Every journey of change is built one tiny purposeful step at a time.

celebration, change, time

Beautiful: We Can’t Wait to Be Ready

Many of my friends are now going through or considering big life changes. New jobs, new homes (temporary and permanent), new relationships, new babies. So few of them are actually ready for any of these changes. Hardly any of them could have predicted even a few months ago that the situation today would be what it is. Opportunity abounds and it doesn’t consult us. It just appears and we are left to decide whether to take advantage of it or pass it to someone else.

All of the big changes of my life came about when I wasn’t ready. I hadn’t been planning on their arrival or possibility. They just appeared. My recent move is one example. I didn’t realize that chapter was over until it was.

The Universe works in mysterious ways, and mostly out of our view. It is that (wo)man behind the curtain to whom we pay no attention until it’s ready for us. All change is hard, even joyful change. It brings about memories that are stored deep within us, in our minds and in our bodies. We toss and turn over our decisions. We find it difficult to let go of our ideas of how our life should unfold.

And yet, the actual act of letting go is not difficult at all. We simply do. Like clinging to the side of a pool, we often stay where we are out of fear. But to physically let go, all we have to do is uncurl our fingers, release our grip, and we find that we can float. We can only take one day at a time, one moment at a time, and this allows us to move with grace.

We can’t wait to be ready for change. All we can do is give ourselves over to it when it arrives, find the beauty, the joy, the light in it. Celebrate it and welcome it. Get swept off your feet by it, and have faith that eventually you will be able to root when the time is right.

time

Beautiful: The Patterns of Our Lives

“Pay attention to the intricate patterns of your existence that you take for granted.” ~ Doug Dillon

Good and not-so-good, patterns hold knowledge. We experience this during those wonderful times when we’re “on a roll”, when we’re tapped in and things seem to fall right into their own perfect places. We also become all too-aware of patterns when we find ourselves on a rough jag when nothing seems to go our way. In both types of circumstances, I’ve found that if I focus on finding the pattern then I feel much more empowered. It takes the emotion out of it. My confidence and outlook are buoyed. Then, I can put my energy toward healthy patterns and release those that don’t serve.

For a long time, I was stuck in a pattern of jobs that would begin well and then quickly unravel. As it turned out, I wasn’t meant to work for anyone else. I was meant to work for me. Once I made that switch, and clearly articulated that to myself and to others, a lot of opportunities revealed themselves. To bring those opportunities to light, I needed to be clear about what I wanted and why. And I’ve had to become very adept at walking away from what seem like good opportunities because they are not the right fit for me. (I recently learned this lesson again, and will recount that story in a later post.)

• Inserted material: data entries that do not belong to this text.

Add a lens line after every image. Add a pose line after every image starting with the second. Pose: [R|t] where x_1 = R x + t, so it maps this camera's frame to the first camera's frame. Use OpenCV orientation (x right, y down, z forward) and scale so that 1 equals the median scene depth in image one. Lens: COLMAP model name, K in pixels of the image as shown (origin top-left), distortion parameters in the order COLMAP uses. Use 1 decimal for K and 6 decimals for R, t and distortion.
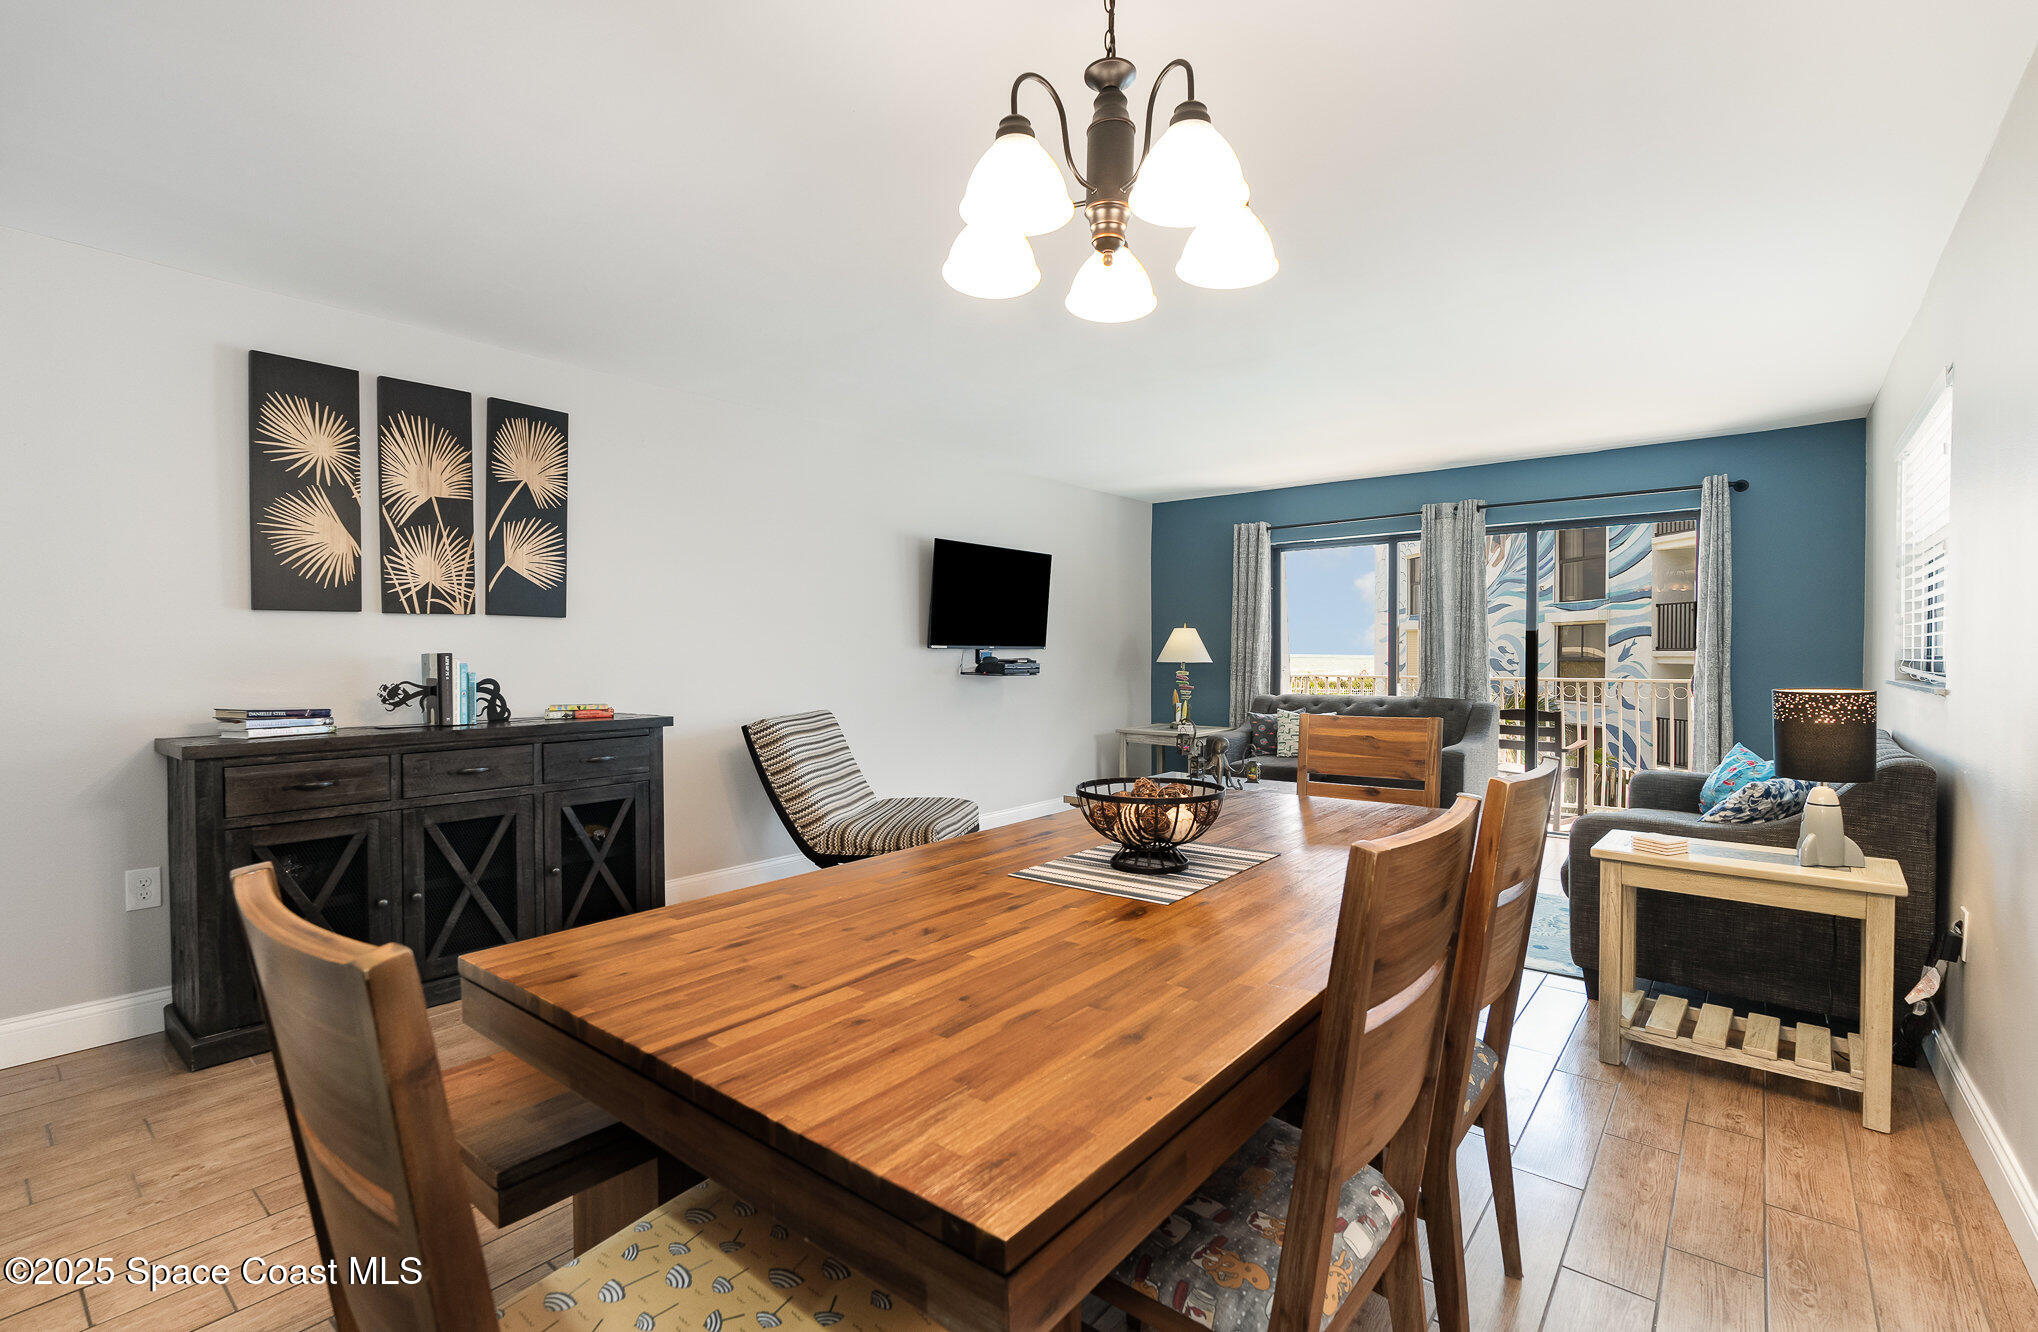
lens RADIAL K [[920.9, 0, 1009.6], [0, 920.9, 672.7], [0, 0, 1]] dist [-0.007275, 0.001050]
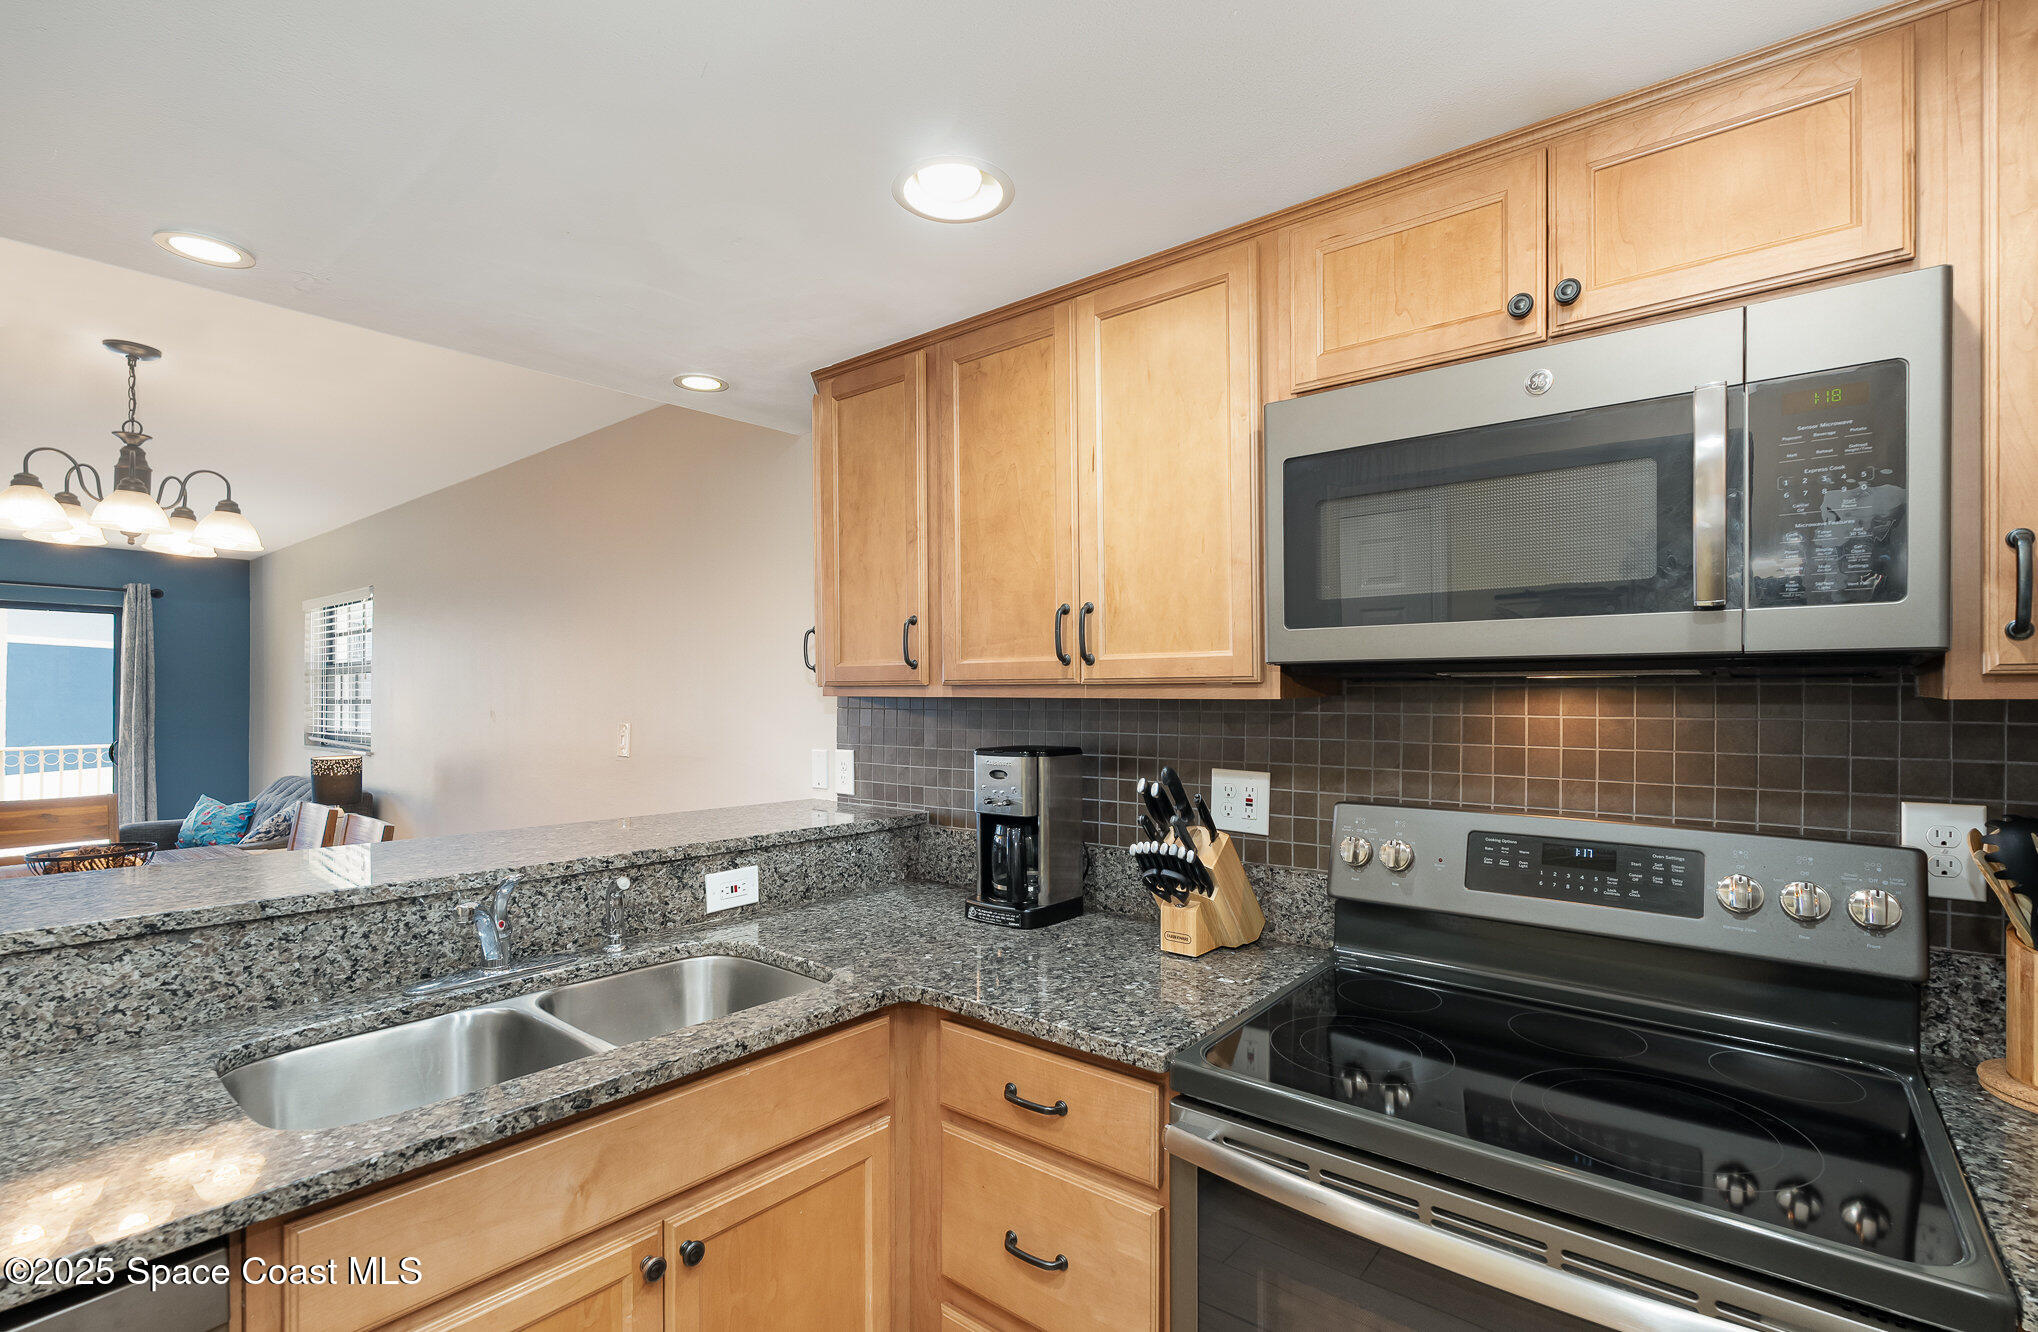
lens RADIAL K [[920.9, 0, 1018.3], [0, 920.9, 700.8], [0, 0, 1]] dist [-0.007275, 0.001050]
pose [[0.011203, -0.003306, 0.999932, -0.684508], [0.026028, 0.999657, 0.003014, -0.044363], [-0.999598, 0.025993, 0.011286, -0.297555]]
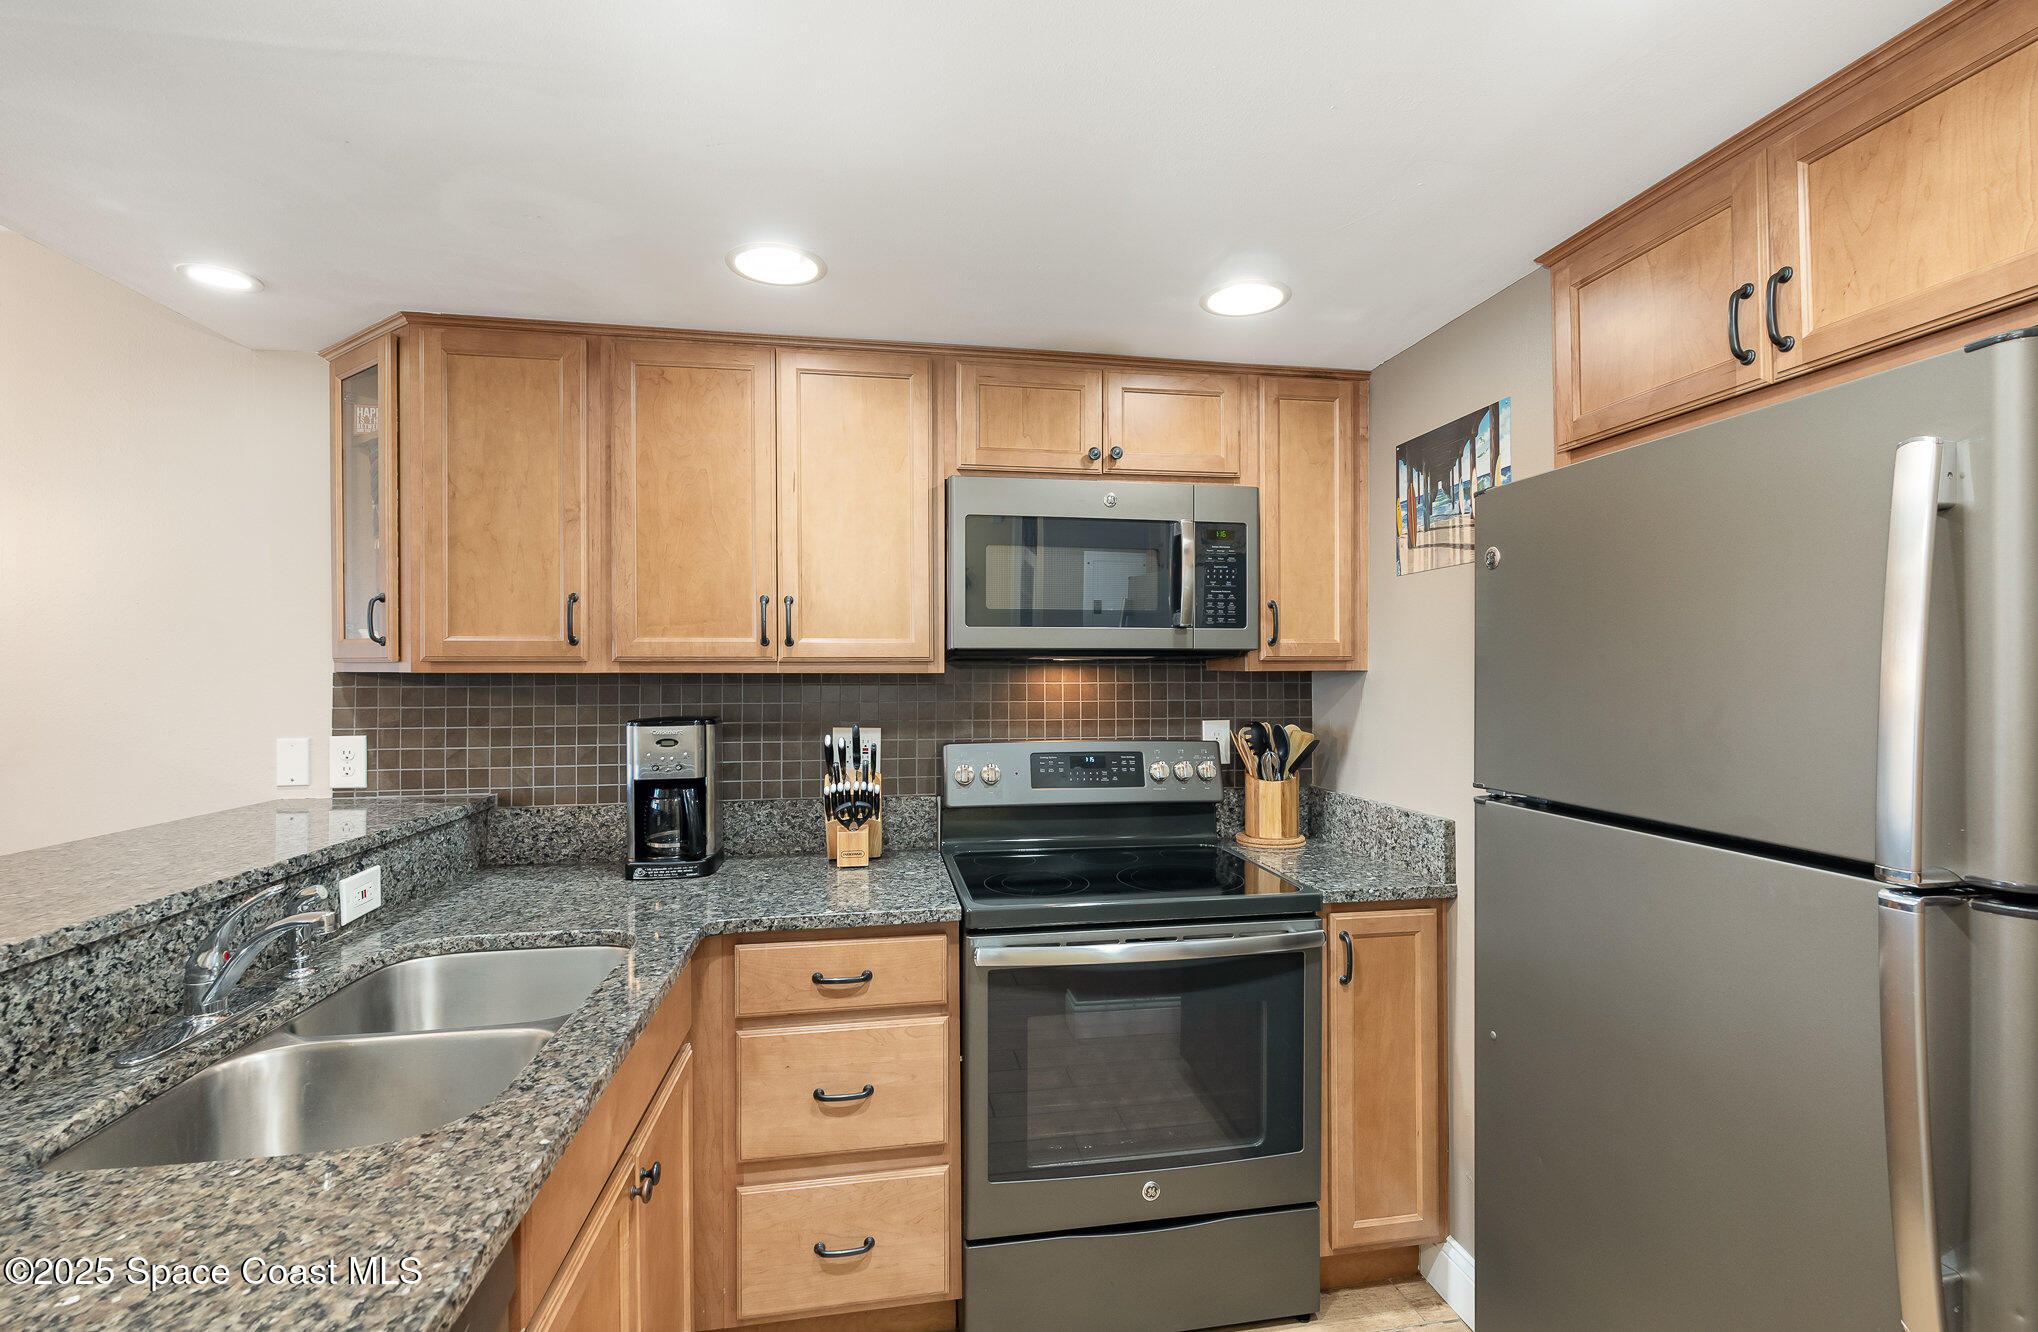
lens RADIAL K [[920.9, 0, 1039.5], [0, 920.9, 664.1], [0, 0, 1]] dist [-0.007275, 0.001050]
pose [[-0.755892, 0.010104, 0.654619, -0.714126], [0.021831, 0.999714, 0.009777, -0.050938], [-0.654332, 0.021681, -0.755896, -0.005581]]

In my personal life, I used to date guys who “needed” me in the very broad sense of the world. And while that felt great at the start, all of those relationships eventually ended because I was exhausted by that dance. Now I realize what I need is someone who needs me but is also just fine on his own, too. “Better together” is the more compatible match for me. I have a busy life full of things I love and I need someone else who feels the same way about his own life and work.

These epiphanies were there all along. I just needed to take the time to look for the patterns of behavior and motivation that made them so. And these discoveries were well worth the time and effort it took to realize them; they’ve lead to more joy and less stress. What more could I ask for?